** Source extract follows **

Welcome to RAW Works. My name is Raymond and I live in the western suburbs of Sydney. This blog will be a portal for me to photo-document the wheels I refurbish and repaint. This is only a side hobby for me so there won't be any crazy custom jobs! My skills have only stretched so far as to using body repair materials, resprays and polishing, so anything that requires welding and unbuckling will be beyond what I can do. I hope to improve on my current skills as I go along, and as a lover of wheels, it's a way for me to express my art side as well as giving life to some tired wheels again.

At the moment, I'm just scouring through eBay for damaged wheels selling for cheap. If you have any wheels you don't need anymore, throw me an email/comment. At the moment I'm just buying sets of wheels to refurb then sell them off. I prefer not to do personal jobs/requests as I don't trust myself with that yet! But that said, pass me an email/comment if you need any help wheel-wise.

My Facebook page is @ http://www.facebook.com/raysalloywheelworks/, please "like" it!

Cheers.

Feb 3, 2010

BBS RSII Part 4 - Shits and giggles

Besides white paint and bumper black, I had primer grey and spray putty pink lying around. I was seriously running out of time so getting a good cleared and glossed finish was out, especially with my track record of painting. So I decided to go half grey, half pink :)

Firstly, I had the centres soda-blasted. Saved me the messiness of using paint stripper and hours of sanding:


The finish was damn clean, it was tempting to rock raw alloy, but I would've needed to finish off polishing the lips and I just couldn't be bothered at that point.

On goes the primer grey. The same was done for the pink:




I also pulled apart the centre lock:


And used what I had left of the wrinkle paint:


Bolts were cleaned, taped up and sprayed black (ghetto, I know):




Bolted them back up together, and this was the result (minus tyres):








To be honest, I was going nuts over the grey centre with polished lip, as well as the pale pink of the spray putty.

** End of Source extract **
** Record extracts follows **

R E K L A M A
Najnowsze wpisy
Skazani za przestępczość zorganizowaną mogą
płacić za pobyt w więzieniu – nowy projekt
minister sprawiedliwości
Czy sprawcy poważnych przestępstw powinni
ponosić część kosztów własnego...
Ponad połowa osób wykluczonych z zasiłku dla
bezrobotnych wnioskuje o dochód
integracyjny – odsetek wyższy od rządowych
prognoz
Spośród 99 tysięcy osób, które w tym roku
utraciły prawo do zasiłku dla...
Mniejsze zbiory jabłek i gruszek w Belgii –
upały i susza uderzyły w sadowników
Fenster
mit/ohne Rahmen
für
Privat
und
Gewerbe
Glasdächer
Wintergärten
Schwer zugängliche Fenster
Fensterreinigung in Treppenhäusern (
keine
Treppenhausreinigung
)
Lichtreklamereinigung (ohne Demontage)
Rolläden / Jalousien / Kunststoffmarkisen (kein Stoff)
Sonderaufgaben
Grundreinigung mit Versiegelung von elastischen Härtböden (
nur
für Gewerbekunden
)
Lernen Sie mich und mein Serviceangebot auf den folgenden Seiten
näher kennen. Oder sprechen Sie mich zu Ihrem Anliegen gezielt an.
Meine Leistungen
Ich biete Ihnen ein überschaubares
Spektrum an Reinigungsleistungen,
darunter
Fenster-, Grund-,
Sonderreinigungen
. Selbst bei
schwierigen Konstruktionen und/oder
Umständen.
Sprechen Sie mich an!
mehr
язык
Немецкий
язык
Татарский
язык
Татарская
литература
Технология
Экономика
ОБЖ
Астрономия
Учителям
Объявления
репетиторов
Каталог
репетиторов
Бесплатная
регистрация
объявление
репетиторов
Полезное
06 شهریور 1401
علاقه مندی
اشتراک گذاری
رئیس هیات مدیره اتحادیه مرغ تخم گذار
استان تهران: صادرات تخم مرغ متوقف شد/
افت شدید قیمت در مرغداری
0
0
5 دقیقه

** End of Record extracts **
** Record extracts follows **

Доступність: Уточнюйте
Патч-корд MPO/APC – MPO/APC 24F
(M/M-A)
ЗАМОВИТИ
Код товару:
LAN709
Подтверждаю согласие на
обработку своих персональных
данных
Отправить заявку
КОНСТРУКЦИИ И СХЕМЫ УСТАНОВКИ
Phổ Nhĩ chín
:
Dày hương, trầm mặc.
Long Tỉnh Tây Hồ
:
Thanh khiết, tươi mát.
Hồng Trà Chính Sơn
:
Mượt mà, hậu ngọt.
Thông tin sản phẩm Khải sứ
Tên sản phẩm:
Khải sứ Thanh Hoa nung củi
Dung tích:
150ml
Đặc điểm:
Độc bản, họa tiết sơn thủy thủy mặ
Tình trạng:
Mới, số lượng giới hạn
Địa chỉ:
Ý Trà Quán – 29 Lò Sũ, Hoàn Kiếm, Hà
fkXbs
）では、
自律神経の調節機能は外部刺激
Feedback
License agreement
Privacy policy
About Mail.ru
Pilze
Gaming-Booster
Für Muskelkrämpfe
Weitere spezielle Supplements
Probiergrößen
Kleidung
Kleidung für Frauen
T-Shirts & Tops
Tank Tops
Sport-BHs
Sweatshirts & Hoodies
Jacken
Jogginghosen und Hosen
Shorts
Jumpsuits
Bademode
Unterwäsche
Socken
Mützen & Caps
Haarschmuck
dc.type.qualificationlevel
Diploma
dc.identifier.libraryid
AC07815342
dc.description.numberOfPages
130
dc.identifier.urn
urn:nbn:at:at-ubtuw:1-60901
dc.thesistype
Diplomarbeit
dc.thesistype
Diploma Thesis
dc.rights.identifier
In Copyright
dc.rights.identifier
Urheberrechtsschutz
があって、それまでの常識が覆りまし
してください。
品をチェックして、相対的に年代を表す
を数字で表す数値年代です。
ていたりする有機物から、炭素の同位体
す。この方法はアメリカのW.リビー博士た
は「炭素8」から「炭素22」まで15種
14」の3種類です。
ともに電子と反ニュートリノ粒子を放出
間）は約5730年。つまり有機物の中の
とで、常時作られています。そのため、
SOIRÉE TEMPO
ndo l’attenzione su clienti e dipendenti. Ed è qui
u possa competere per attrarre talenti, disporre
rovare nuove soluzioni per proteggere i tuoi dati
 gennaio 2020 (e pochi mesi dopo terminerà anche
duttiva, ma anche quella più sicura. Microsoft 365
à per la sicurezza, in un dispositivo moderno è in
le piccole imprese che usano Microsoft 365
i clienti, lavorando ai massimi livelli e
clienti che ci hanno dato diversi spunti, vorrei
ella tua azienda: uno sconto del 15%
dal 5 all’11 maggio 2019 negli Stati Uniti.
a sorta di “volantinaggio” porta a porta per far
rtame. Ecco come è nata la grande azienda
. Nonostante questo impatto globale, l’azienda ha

** End of Record extracts **

__What to produce__: Edit the wheel refurbishing blog post from the words "My Facebook page" through "at that point.", changing "paint stripper" to "chemical stripper".

__Solution to the exercise__:
My Facebook page is @ http://www.facebook.com/raysalloywheelworks/, please "like" it!

Cheers.

Feb 3, 2010

BBS RSII Part 4 - Shits and giggles

Besides white paint and bumper black, I had primer grey and spray putty pink lying around. I was seriously running out of time so getting a good cleared and glossed finish was out, especially with my track record of painting. So I decided to go half grey, half pink :)

Firstly, I had the centres soda-blasted. Saved me the messiness of using chemical stripper and hours of sanding:


The finish was damn clean, it was tempting to rock raw alloy, but I would've needed to finish off polishing the lips and I just couldn't be bothered at that point.